Kaine has designated a member of his handpicked panel to serve as a liaison to relatives of the 32 students and professors who were killed by a lone gunman April 16. And he has asked the panel's chairman to meet with family members to discuss issues it will address in a report to the governor later this summer.

Kaine promised to improve communication between the panel and victims' families last Saturday, when he held a 2 12-hour meeting with family members at the Capitol. Some relatives had complained they were being excluded from the panel's work and feared the investigation would overlook key questions about the shootings and the responses of police and Tech administrators.

"The major concern they have is they want the report to be very thorough and the recommendations to be very thorough," Kaine said Friday.

Kaine asked the panel to designate member Carroll Ann Ellis, the director of the Fairfax County Police Department's Victim Services Division, to serve as a liaison to the families. Kaine said some relatives "expressed that if they had just one liaison to go to, that would make their lives easier."
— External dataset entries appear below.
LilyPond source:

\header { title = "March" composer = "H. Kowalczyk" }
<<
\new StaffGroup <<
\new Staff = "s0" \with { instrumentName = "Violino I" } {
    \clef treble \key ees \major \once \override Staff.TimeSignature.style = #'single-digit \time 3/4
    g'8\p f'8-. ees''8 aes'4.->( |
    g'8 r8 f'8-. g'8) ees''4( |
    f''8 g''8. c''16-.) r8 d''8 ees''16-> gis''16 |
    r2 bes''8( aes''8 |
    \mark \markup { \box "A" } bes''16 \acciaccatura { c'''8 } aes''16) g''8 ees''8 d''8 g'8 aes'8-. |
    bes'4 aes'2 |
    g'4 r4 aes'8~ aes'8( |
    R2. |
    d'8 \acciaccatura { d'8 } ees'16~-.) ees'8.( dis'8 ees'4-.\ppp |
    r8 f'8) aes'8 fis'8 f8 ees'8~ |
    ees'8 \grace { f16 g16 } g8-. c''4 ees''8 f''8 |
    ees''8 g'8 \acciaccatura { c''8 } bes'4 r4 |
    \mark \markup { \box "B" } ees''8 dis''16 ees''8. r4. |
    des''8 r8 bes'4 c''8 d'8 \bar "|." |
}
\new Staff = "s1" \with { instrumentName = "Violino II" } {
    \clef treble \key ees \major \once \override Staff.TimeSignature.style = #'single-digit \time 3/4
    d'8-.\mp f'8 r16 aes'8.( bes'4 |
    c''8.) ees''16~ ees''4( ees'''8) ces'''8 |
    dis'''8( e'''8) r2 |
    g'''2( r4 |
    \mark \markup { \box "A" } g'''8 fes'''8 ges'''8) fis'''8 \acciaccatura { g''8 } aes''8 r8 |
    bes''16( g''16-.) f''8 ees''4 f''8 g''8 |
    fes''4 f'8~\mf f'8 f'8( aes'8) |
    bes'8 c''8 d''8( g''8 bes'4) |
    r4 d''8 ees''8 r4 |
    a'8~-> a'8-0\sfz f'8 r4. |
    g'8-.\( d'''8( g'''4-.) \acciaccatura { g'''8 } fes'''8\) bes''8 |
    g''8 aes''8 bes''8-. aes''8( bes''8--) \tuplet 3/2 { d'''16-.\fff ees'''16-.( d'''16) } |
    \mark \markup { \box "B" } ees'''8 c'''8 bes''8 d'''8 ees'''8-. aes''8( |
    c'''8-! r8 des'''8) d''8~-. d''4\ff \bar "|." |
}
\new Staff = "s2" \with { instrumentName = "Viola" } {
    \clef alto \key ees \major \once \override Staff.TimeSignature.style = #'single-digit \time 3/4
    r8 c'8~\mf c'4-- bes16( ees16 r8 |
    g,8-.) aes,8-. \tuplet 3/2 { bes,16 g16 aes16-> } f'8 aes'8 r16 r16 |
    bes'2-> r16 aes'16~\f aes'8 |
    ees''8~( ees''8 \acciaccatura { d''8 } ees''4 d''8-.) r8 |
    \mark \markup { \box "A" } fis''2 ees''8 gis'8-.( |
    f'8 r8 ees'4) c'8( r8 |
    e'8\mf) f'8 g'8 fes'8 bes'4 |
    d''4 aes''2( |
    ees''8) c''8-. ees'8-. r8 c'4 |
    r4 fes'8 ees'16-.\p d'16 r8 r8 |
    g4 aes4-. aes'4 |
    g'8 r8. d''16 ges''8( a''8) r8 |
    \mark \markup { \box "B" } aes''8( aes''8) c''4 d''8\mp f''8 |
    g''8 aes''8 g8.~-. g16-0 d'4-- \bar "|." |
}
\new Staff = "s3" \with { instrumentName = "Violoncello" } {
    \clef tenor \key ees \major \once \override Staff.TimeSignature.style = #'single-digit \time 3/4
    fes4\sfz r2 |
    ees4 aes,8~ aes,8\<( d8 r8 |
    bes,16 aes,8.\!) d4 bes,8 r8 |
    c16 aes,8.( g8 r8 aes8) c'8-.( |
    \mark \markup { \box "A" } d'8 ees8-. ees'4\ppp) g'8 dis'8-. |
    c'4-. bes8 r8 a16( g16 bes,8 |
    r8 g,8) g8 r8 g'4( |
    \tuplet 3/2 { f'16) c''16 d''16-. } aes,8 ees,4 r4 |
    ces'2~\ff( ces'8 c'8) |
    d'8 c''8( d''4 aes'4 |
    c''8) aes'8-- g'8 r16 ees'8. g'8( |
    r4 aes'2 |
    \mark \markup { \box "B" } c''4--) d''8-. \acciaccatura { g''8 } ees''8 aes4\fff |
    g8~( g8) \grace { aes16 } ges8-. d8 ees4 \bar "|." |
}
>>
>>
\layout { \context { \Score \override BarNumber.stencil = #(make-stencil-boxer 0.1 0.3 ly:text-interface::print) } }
Ellis "has really proved immensely valuable because of her background in victim services," Kaine said.

The governor also asked the panel to provide weekly e-mail updates about its work to family members. The panel's next public meeting is July 18 at the University of Virginia.

Kaine said his effort "has been generally well-received." But some family members raised questions Friday about whether Kaine's plan will make it harder for them to communicate with the panel.

Holly Adams-Sherman, the mother of slain student Leslie Sherman, said in an e-mail that the plan "risks adding bureaucratic layers" that could keep families from communicating directly with the panel or the governor's office.

"I am skeptical of changes to our current privileges to communicate directly with whomever we elect," Adams-Sherman wrote.

Kaine insisted that families remain free to contact any individual panel member or the governor himself.

"They all have my direct number, and they know that they can call me directly," Kaine said.

Several relatives of the Tech victims have said they were getting little information about the panel's work and the direction it plans to take in its investigation. Kaine has asked the panel's chairman, Gerald Massengill, to meet with the families before the panel drafts its report to discuss the issues it intends to cover.

Kaine said input from families will be critical even after the panel issues its report in August, because the report "isn't the be-all and end-all of whatever legislative and policy changes might be considered.

"Some of the dialogue will be a public policy dialogue that may go beyond the panel's report," he said.

Kaine appointed the panel within days of the shootings and asked the group to examine all aspects of the tragedy. But the panel's authority was murky until June 18, when Kaine issued an executive order defining its mission and powers.

Kaine's order helped the panel overcome legal barriers to accessing the academic and mental health records of gunman Seung-Hui Cho, the troubled student who took his own life after killing 32 and leaving 25 wounded.

On the day Kaine issued his order, a Montgomery County General District Court judge granted the panel's request for audio recordings and documents from a December 2005 hearing in which Cho was ordered to receive outpatient mental health treatment. And Tech officials have begun compiling Cho's academic records for the panel, university spokesman Larry Hincker said.